Çırılçıplak düşlerde giydiriyorum gözlerini, Kibrit çakarak karanlığa, sensizliğin hücresinde Gölgen düşüyor, çakılıyorum zindan boşluğuna, Zindanda çığlıklarım yankılanır, yer gök sarsılır..... Prangaların pası çözülür, kan revan ellerimde Ay düşer eteklerine Cudi’nin, asminlerin yapraklarına
Hazan sonları, yaprak dökümü başlar şafaklarda, Aydınlıkların krallığına hüküm sürer gözlerin, Dicle’nin sularına gömülür sensizliğin derinliği. Mezopotamya’da ruhu canlanır efsanelerin mistik tonu..... Özgürlüğe kelepçelenir dünüm, bugünüm, yarınım.....
Oysaki, sömürülmüş bir ben vardım artık, Yüreğine dönük sevdanın hegemonyasında. Savurduğun fırtınalara isyan bayrağı çekilir, Tutsaklığımı yargılar, sensizliği idam ederim. Körpecik zamanların senli kıyımlarında, Sonum, sonsuzluğum, hürriyetim Ya da esirliğim olursun, mülteci ezikliğim.
Bağrımda yeşertirim özlemlerin efsunlu kıvamını, Avuçlarımda boy verir zambaklar, leylaklar, Yoksunluğunda boy boy sen büyürsün, Göz bebeklerimin nisan yağmurlarında Sen büyüdükçe ben boğulurum yoksunluğunda.....
Hala seni arıyorum çırılçıplak coğrafyamda..... Nerdesin lale kokulu ay dünyam? Nerdesin gülüm, gülümseme sebebim, gül bakışlım Şairliğime sebep, şiirlerimin suskun dili: nerdesin Hala gökyüzünde mi saklanırsın pare pare? Hala gökkuşağı mı bakar yoksunluğumda gözlerin? Hala seviyor musun sendeki paramparça beni? Hala sürgün mü baharların, güzlerin, bayramların.....? Hala göçmen mi güvercinler, kanaryalar diyarında Hala yok musun vardan öte, ötelerin yakınlığında? Hala ağlar mısın yalnız, kimsesiz, onurlu ve bensiz?

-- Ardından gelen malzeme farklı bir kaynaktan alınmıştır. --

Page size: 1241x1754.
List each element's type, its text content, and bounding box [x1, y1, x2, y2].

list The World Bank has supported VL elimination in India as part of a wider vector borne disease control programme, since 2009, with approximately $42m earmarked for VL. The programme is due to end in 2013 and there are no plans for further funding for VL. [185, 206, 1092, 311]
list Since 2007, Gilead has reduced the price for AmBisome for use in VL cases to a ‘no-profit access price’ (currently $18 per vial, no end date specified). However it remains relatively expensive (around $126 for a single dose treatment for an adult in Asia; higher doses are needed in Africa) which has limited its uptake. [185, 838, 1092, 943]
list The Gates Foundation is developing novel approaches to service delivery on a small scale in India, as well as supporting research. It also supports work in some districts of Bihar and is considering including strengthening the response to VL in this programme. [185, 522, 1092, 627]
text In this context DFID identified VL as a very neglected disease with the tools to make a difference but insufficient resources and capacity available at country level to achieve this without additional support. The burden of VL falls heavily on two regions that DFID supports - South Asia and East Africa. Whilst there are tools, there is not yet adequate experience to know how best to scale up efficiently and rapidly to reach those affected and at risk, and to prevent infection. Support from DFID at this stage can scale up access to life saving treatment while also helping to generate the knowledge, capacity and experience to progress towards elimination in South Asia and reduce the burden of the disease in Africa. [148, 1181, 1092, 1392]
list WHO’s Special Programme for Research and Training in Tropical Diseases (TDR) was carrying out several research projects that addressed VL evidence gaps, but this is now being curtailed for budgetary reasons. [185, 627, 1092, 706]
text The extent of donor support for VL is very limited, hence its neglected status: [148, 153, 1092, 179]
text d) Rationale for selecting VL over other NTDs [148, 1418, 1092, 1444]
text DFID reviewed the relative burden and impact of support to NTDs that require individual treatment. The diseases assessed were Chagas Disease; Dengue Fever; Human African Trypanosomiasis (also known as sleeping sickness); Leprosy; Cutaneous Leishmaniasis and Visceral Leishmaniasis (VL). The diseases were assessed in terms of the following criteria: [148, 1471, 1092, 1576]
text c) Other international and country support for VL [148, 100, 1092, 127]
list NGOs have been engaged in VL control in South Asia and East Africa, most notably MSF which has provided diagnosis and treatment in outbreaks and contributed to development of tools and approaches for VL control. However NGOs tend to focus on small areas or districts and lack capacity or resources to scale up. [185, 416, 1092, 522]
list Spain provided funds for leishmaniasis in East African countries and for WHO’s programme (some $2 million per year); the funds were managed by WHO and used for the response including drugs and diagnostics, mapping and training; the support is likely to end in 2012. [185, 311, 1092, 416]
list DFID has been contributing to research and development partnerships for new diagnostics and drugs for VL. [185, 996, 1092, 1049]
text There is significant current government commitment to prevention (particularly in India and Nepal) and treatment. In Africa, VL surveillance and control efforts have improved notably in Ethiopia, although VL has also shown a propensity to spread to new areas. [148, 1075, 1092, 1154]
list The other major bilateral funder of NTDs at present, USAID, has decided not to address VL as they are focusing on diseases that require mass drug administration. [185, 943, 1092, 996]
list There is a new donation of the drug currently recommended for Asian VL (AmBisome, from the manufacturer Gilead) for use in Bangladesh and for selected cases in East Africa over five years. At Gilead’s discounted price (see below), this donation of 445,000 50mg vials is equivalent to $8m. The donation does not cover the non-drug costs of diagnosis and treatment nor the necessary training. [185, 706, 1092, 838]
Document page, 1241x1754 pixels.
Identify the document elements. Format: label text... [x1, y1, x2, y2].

Söyle hadi! Hala ne beklersin, yetmez mi bu ölümcül ayrılık? Gel hadi! Durulsun deryaları göz kapaklarımın Bensizliği idam et hadi, canlanayım tekrar avuçlarında Yıkılsın Firavunların sarayları, Nemrutların tahtı, Yeniden doğayım gözlerinin güneşlerinde, Bedeninin Nevroz ateşlerinde kül olayım… Çözülsün dili ezgilerinin, yankılansın tekrar eteklerinde Cudi’nin.....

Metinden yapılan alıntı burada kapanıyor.